Not comparing apples with apples. A With Profit fund is designed to be a lower-risk fund than an index-tracking equity fund, which is higher risk. Lower risk = lower potential return. It is only to be expected that a With Profit fund will underperform an index-tracker. (What index are we tracking by the way?)

Fair enough - I stand corrected.
 
That does make sense. I retract the comment that I'd expect the WP fund to perform as well as an index tracker. And re-phrase:

At the time I didn't know what I was buying (as I just wanted to put money somewhere and forget about it and concentrate on enjoying a year in Oz!!...financially nieve). At a very high level I would expect a 'fund', of whatever form, to have more value when redeeming than I bought it for. With this fund that I have it's not currently the case after something like 8 years, and so I would say...stay away from Acorn to the OP.
 
At the time I didn't know what I was buying (as I just wanted to put money somewhere and forget about it and concentrate on enjoying a year in Oz!!...financially nieve). At a very high level I would expect a 'fund', of whatever form, to have more value when redeeming than I bought it for.
That is indeed very naive. You really should have sought independent advice if you didn't know what you were doing.
With this fund that I have it's not currently the case after something like 8 years, and so I would say...stay away from Acorn to the OP.
As I said above if it's a WP fund then the current surrender value may reflect an early encashment MVA penalty, not include terminal/maturity bonuses etc. so it may be difficult to say with accuracy what it is worth at the moment other than if you cash it in before maturity.
 
That is indeed very naive. You really should have sought independent advice if you didn't know what you were doing.
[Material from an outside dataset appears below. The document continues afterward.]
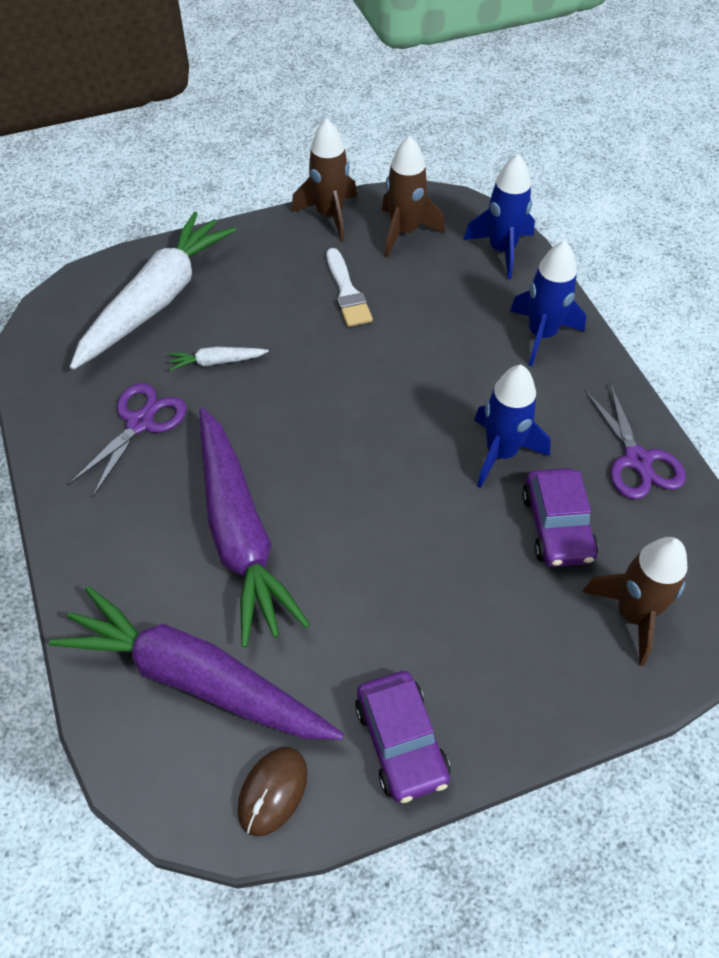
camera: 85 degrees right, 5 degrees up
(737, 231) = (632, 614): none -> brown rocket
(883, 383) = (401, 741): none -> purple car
I agree! But show me a 23 year old with 10 grand to spend in 1 week though who would sit down rationally and seek independent financial advice. To me back then Mr.Acorn = Mr. Independent Advice.

As I said above if it's a WP fund then the current surrender value may reflect an early encashment MVA penalty, not include terminal/maturity bonuses etc. so it may be difficult to say with accuracy what it is worth at the moment other than if you cash it in before maturity.

Cool. I hope so. It matures in 2 years I think. Why doesn't it state this on the statement?
 
Why doesn't it state this on the statement?

I don't think it is a with-profit bond. I can't recall HSBC or Acorn having a with-profit product.

If it was a WP Bond, the nominal value should be in poisitive territory at this stage. (MVAs excluded).
 
Sorry, maybe I'm talking through my hat! I've a few funds on the go, maybe I'm mixing up companies. I'll try the hunt down the latest statements I have and post back.

Edit: By the way, regardless of whether or not I've got the policy type wrong, the value as of a few months ago (about 8500 euros) is still less than the original investment (7000 Irish Pounds). Although I accept that maybe there are early encashment charges built into the current surrender value as suggested by ClubMan. Will have to investigate further.
 
Last edited by a moderator:
Edit: By the way, regardless of whether or not I've got the policy type wrong, the value as of a few months ago (about 8500 euros) is still less than the original investment (7000 Irish Pounds).
So (a) as suggested above it may not be a WP fund at all and (b) unless it's some sort of guaranteed fund the possibility of the surrender value being less than the amount invested may simply be an characteristic of the investment especially depending on things like charges, what exactly it's invested in etc.
Although I accept that maybe there are early encashment charges built into the current surrender value as suggested by ClubMan. Will have to investigate further.
Indeed - it saves other posters' time and helps to avoid confusion if the information posted is accurate.